Applied ML models to global ocean monitoring data to identify pH levels and species counts as leading indicators of marine heatwave events — then synthesized findings into decision-ready insights for marine conservation stakeholders.
01 / The Problem
Marine heatwaves — prolonged periods of anomalously high sea surface temperatures — are increasing in frequency and severity. They bleach coral reefs, disrupt fisheries, and destabilize entire ecosystems. Yet most monitoring programs report conditions after stress events occur rather than flagging leading indicators early enough to act.
The goal: determine whether existing ocean chemistry and biodiversity measurements — pH levels, dissolved oxygen, species count changes — could reliably predict heatwave onset before temperatures spike, giving conservation teams a useful early-warning window.
02 / The Dataset
Environmental Indicators
Sea surface temperature, pH level, dissolved oxygen concentration, salinity, chlorophyll-a density, ocean current velocity, atmospheric pressure, solar irradiance.
Biodiversity Metrics
Species count, diversity index, migration patterns — tracked across 12+ global monitoring sites spanning the Pacific, Atlantic, and Indian Oceans over multi-year observation windows.
Temporal alignment across sites with different sampling frequencies required careful resampling and interpolation.

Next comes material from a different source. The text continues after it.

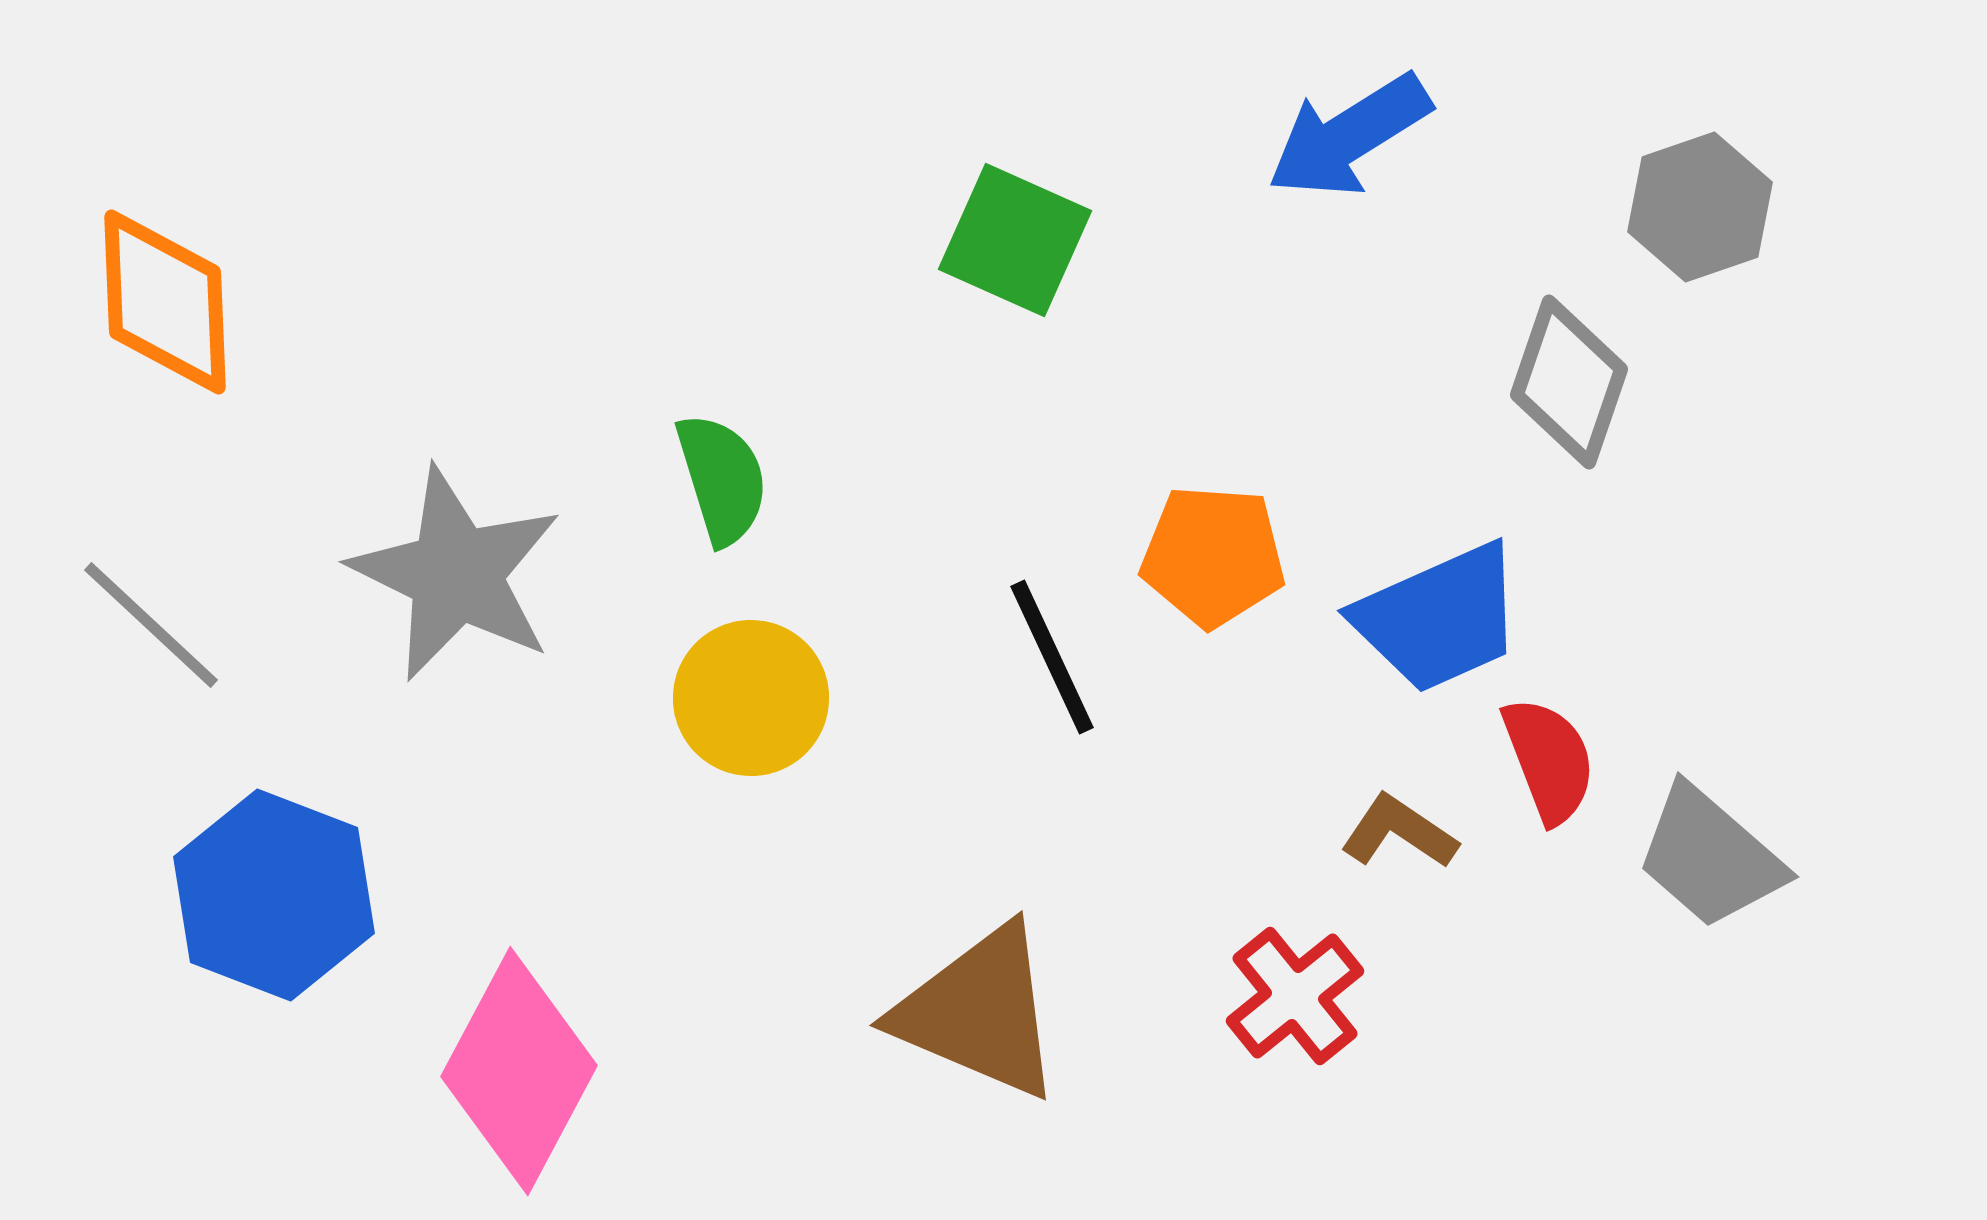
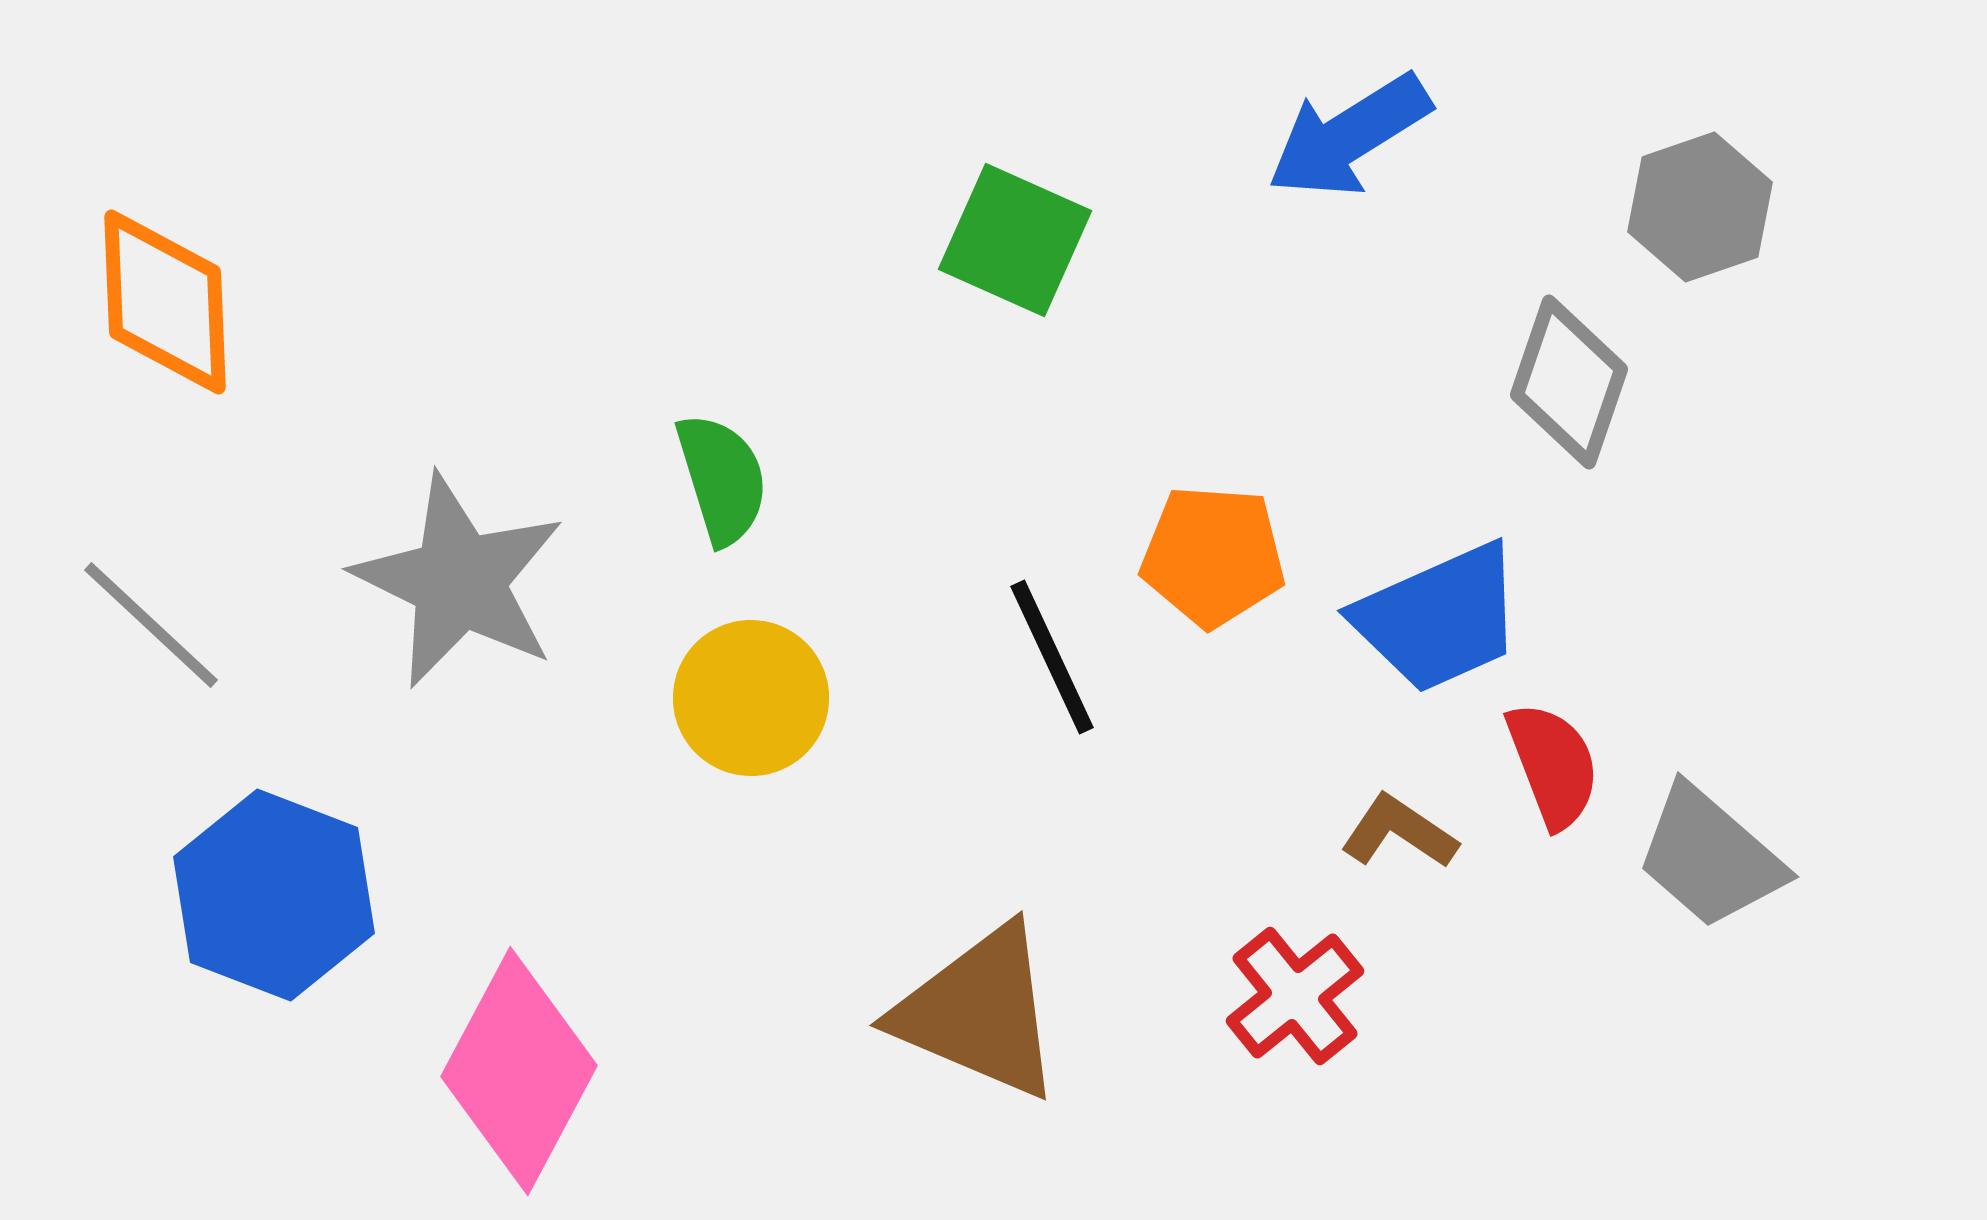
gray star: moved 3 px right, 7 px down
red semicircle: moved 4 px right, 5 px down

Missing data patterns were non-random — sensors go offline more often during storm events, which are correlated with the stress conditions we were trying to predict.
03 / Methodology
Visualized temperature anomalies, pH trends, and species count fluctuations across all monitoring sites using Matplotlib and Seaborn. Identified strong site-level variation — Pacific equatorial buoys showed pH decline rates nearly double those of Atlantic sites — and surfaced clear seasonal patterns that needed to be controlled for in modeling.
Created lag features (pH and species count readings 2–8 weeks prior to target events), rolling averages, and rate-of-change derivatives. A Stress Index — combining pH deviation, dissolved oxygen drop, and species count decline into a single composite score — proved more predictive than any individual sensor reading. Correlation analysis removed 14 redundant features before modeling.
Trained and compared a Logistic Regression baseline, Random Forest, and Gradient Boosting classifier on labeled heatwave onset events. Used time-series cross-validation to prevent data leakage across temporal folds. Evaluated on recall and lead-time accuracy — a model that correctly flags a heatwave 3 weeks out is far more valuable than one that detects it 3 days out.
Translated model outputs into plain-language findings structured for two audiences: technical conservation scientists (feature importance rankings, confidence intervals) and policy stakeholders (risk threshold maps, recommended monitoring trigger points). Findings were visualized as geographic heatmaps and time-series trend panels.
04 / Key Findings
05 / Results & Impact
The Gradient Boosting model achieved the best balance of precision and recall, with an average lead-time of 19 days before confirmed heatwave onset — long enough for conservation teams to reposition monitoring equipment, alert local fisheries, and initiate protective measures for sensitive reef zones.
Average lead time
19 days
before heatwave onset
Model recall
84%
heatwave events detected
Features reduced
40 → 18
after feature selection
Policy Recommendations
Prioritize pH and species count sensors in Pacific equatorial zones — these showed the strongest predictive signal and the fastest deterioration rates.
Adopt the Composite Stress Index as a standardized alert threshold: values above 0.7 sustained for 5+ days should trigger conservation review protocols.
Expand real-time monitoring frequency at the 4 highest-risk sites identified by the model from weekly to daily sampling intervals.